Fig. 13 is the reconstructed signal with fault characteristics of four measuring points in time-domain by Eq. 6. In the figures, the green wave is original signal, the brown wave is the de-noising signal. From the figures, the impact vibration generated by backlash and transmission error is dominant and effectively reduced after reconstruction. From the figures, the acceleration value of de-noising signal is much smaller than original one in each time. In addition, the trend of de-noising signal and original signal are same.

Fig. 13

Time domain diagram of vibration acceleration at measurement points after de-noising. a Measurement point I; b Measurement point II; c Measurement point III; d Measurement point IV

The effect of signal de-noising is evaluated by SNR method and RMSE, the results are showed in Table 4. From the results, SNR ≥45 dB, and RMSE <0.4 in all measurement points. It reveals a better effect of de-noising by ISVD. In addition, it reveals that the de-noising effect of signals at Points I and II is better than Points III and IV.

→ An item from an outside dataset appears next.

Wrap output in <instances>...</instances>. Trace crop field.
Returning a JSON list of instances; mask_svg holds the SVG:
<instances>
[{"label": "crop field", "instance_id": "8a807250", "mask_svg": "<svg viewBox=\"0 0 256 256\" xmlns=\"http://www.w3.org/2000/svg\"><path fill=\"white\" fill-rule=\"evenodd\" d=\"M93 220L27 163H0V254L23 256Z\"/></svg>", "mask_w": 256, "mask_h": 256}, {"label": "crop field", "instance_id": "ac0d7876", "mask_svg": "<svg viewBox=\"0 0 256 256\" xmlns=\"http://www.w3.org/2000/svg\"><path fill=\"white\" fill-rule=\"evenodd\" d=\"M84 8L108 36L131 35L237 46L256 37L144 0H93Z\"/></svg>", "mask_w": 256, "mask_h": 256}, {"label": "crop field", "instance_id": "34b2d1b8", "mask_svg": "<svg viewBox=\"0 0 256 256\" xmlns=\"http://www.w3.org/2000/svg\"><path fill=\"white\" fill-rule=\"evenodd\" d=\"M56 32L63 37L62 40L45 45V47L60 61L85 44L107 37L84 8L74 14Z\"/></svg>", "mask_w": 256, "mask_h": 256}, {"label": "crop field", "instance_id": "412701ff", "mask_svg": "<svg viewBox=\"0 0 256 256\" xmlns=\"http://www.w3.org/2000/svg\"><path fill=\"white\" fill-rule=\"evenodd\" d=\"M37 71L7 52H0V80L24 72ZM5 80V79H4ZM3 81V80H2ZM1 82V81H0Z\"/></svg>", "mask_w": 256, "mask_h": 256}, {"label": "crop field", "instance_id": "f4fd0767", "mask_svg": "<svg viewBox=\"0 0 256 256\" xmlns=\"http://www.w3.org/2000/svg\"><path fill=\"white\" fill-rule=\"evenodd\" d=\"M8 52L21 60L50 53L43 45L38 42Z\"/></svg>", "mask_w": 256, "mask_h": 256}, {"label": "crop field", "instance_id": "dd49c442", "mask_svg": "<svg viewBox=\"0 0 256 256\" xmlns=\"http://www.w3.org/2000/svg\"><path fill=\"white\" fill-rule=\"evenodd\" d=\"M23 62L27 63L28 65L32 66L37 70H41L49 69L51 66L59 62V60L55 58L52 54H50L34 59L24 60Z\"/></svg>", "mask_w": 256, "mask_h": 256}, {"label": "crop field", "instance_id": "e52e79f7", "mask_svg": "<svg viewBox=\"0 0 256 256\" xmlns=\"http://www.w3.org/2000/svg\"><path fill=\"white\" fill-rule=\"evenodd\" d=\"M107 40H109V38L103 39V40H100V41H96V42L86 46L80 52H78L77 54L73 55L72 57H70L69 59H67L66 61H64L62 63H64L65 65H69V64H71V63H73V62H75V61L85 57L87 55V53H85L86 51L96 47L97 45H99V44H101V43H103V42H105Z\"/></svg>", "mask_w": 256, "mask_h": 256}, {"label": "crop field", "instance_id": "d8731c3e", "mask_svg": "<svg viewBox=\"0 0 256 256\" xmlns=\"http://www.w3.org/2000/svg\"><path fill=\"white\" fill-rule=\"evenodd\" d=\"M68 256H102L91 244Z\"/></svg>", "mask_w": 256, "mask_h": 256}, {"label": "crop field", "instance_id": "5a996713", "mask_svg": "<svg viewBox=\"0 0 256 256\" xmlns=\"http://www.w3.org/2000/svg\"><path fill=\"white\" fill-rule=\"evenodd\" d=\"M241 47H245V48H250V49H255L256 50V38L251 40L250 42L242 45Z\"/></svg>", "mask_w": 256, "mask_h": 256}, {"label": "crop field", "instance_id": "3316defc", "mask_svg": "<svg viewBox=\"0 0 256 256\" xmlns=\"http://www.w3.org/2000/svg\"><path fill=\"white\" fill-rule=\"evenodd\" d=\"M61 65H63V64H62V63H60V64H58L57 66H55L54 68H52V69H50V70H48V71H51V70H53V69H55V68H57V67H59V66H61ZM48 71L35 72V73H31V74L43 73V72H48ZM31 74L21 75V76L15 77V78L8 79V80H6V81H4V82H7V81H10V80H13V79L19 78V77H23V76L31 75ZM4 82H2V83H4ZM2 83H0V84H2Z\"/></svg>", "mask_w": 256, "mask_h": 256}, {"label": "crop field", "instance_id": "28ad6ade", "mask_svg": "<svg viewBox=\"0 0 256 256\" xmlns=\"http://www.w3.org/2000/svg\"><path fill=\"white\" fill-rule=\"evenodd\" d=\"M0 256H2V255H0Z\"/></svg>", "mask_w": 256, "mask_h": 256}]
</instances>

Table 4 Evaluation of de-noising effect of experimental data

5.6 Experimental results and analysis

Fig. 14 is the frequency response diagram of de-noising signals and original signals in each measurement point from Fig. 13 by Fourier transform. In Fig. 14, Fig. 14a,c and d are similar, because Point 1 Point III and Point IV are meshed. In the figures, the effective signals are retained in the frequency range of 300 Hz < f < 800 Hz and 1.2 kHz < f < 1.7 kHz as the different rotation speeds of each axis, signals of other frequencies are noise which is de-noised by ISVD. Fig. 14b are the signals in Point II which near the input source and affected by more vibrations. In the figure, the signal of noise is de-noised in ineffective range of frequency, and the effective signal is retained.

Fig. 14

Frequency response characteristics at each measurement point. a Measurement point I; b Measurement point II; c Measurement point III; d Measurement point IV

6 Conclusions

In this research, a new method of ISVD is proposed for the vibration signal de-noising of gear pitting fault identification. Simulation and experiments have been conducted to prove the efficiency of ISVD. The conclusions are listed as follows:

(i):

The theory of ISVD is expressed, the method for the determination of parameters τ and m for SVD are optimized by autocorrelation function and Cao’s algorithm respectively. The signal after de-noising is reconstructed by the inverse of the Hankel matrix.

(ii):

In the simulation, the ISVD method is employed to de-noise the artificial vibration signal in a mathematical model of gear pitting fault, the results are SNR = 31.3 dB and RMSE = 0.34. The simulation results reveal that ISVD has a good effect on de-noising of the fault vibration signal.

(iii):

In the experiment, the ISVD method is adopted to de-noising the vibration signal of gear pitting fault identification, the results demonstrate SNR >45 dB, and RMSE <0.4. The experiment results reveal that ISVD has a good effect on de-noising of the fault vibration signal.